Then let not winter’s ragged hand deface
In thee thy summer, ere thou be distilled:
Make sweet some vial; treasure thou some place
With beauty’s treasure, ere it be self-killed.
That use is not forbidden usury,
Which happies those that pay the willing loan;
That’s for thyself to breed another thee,
Or ten times happier, be it ten for one;
Ten times thyself were happier than thou art,
If ten of thine ten times refigured thee:
Then what could death do, if thou shouldst depart,
Leaving thee living in posterity?
Be not self-willed, for thou art much too fair,
To be death’s conquest and make worms thine heir.

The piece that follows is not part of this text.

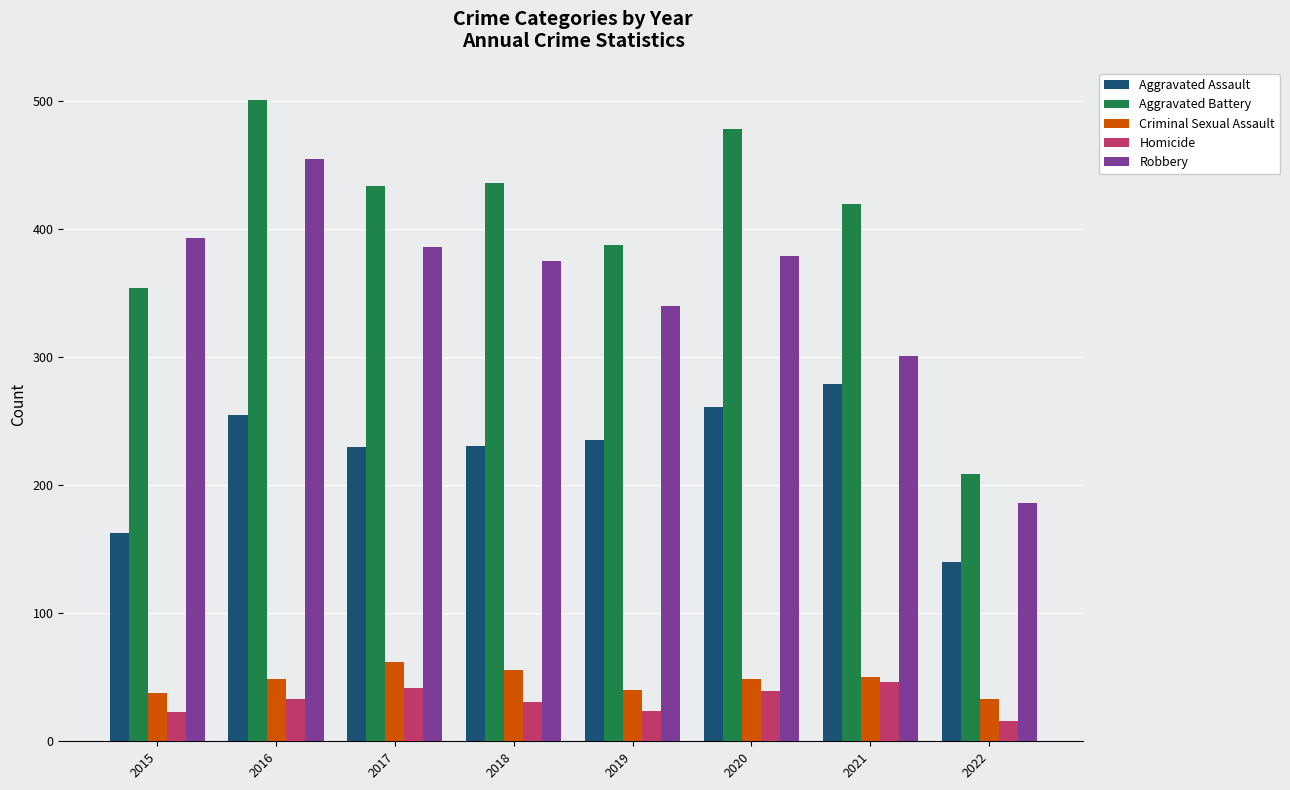

At 2018, list the series in order from smallest to largest.

Homicide, Criminal Sexual Assault, Aggravated Assault, Robbery, Aggravated Battery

The sonnet continues the previous one, as though the second half of a single poem, re-interpreting the metaphor of distillation “back” to biological replication. Its overall rhythms and semantics are much more cheerful, focusing rather on the possible conquest of death via multiplication than in its (inevitable) victory.

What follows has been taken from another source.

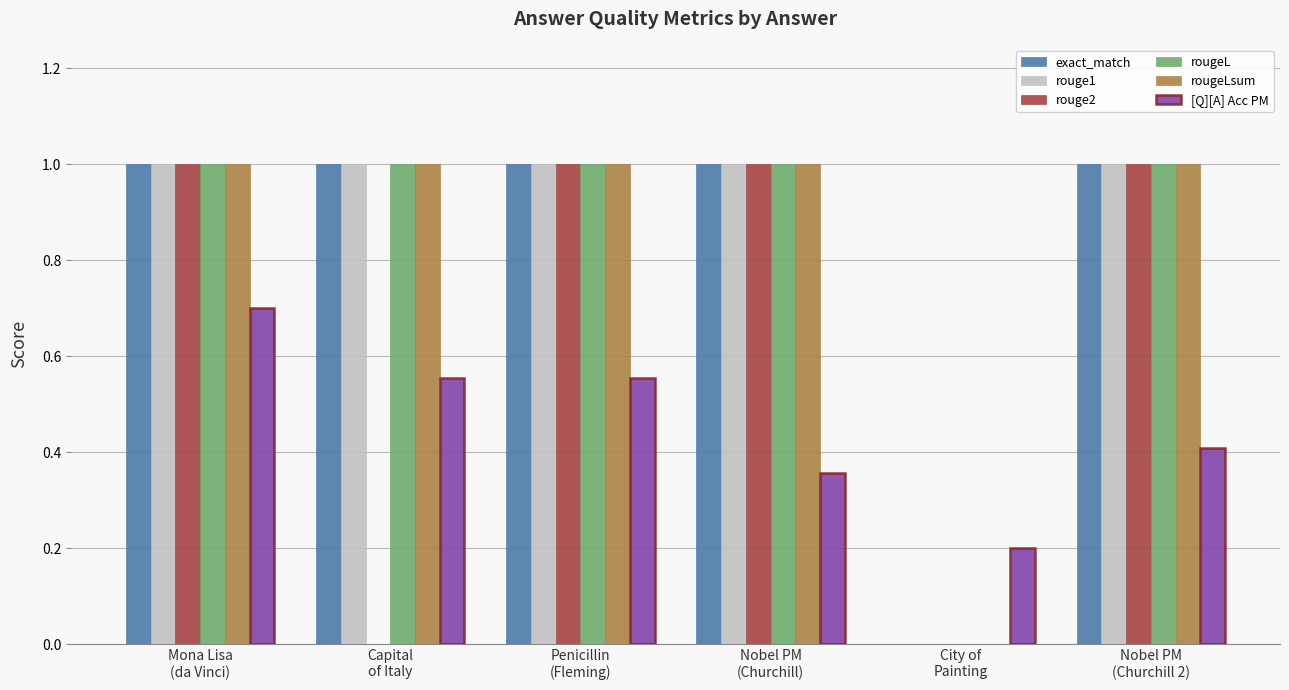

What is the maximum value shown in the chart?

1.0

The painting, therefore, also replicates the motive of the previous one – yet replaces the flowers which have lost their colour with the exuberance of multiple green leaves against the dark cold reds in the background. The leaves are the key to this translation – the key that unlocks the sonnet’s phonetic word play in leaving thee living and stresses its link to the botanical metaphor in the previous one (continued in the opening lines).
The occurrence of “leave” in this context is a particularly complex and witty one, since one of its possible readings (the young man leaving the earth) is primed by the preceding “depart”, whereas the opposite reading (the death leaving the young man where he is) is stressed by the phonetic closeness to “living”. This paradoxical ambiguity is stressed by the syntactic ambiguity of the sentence, since “thee” in Shakespeare’s language could stand both for a simple object (“Death leaving thee”) and for a reflexive one (“Thou leaving thyself”). This observation, pivotal for my “translation”, is due to Stephen Booth’s wonderful commentary to this sonnet. He also notes another, less prominent, link to “leaves” in the sonnet, through the arithmetical language of the second quatrain (via its use to indicate the result of subtraction).

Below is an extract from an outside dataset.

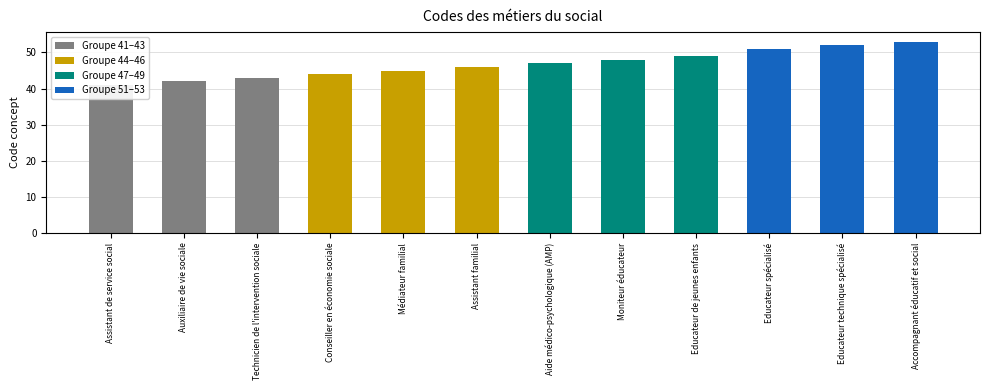

List the labels in order of value, smallest first.

Assistant de service social, Auxiliaire de vie sociale, Technicien de l'intervention sociale, Conseiller en économie sociale, Médiateur familial, Assistant familial, Aide médico-psychologique (AMP), Moniteur éducateur, Educateur de jeunes enfants, Educateur spécialisé, Educateur technique spécialisé, Accompagnant éducatif et social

Another metaphor picked up in my translation into painting is that of vial (which should contain the young man’s summer distilled). It appears twice: directly as the glass vase (replacing a more solid and opaque one of the fifth painting) and, less straightforwardly, in the treatment of the subject matter as a whole, which suggests that the flowers depicted might have been enclosed in walls of glass (note, in particular, the large blue highlight in the lower right-hand corner, which rhymes with the shape of the vase).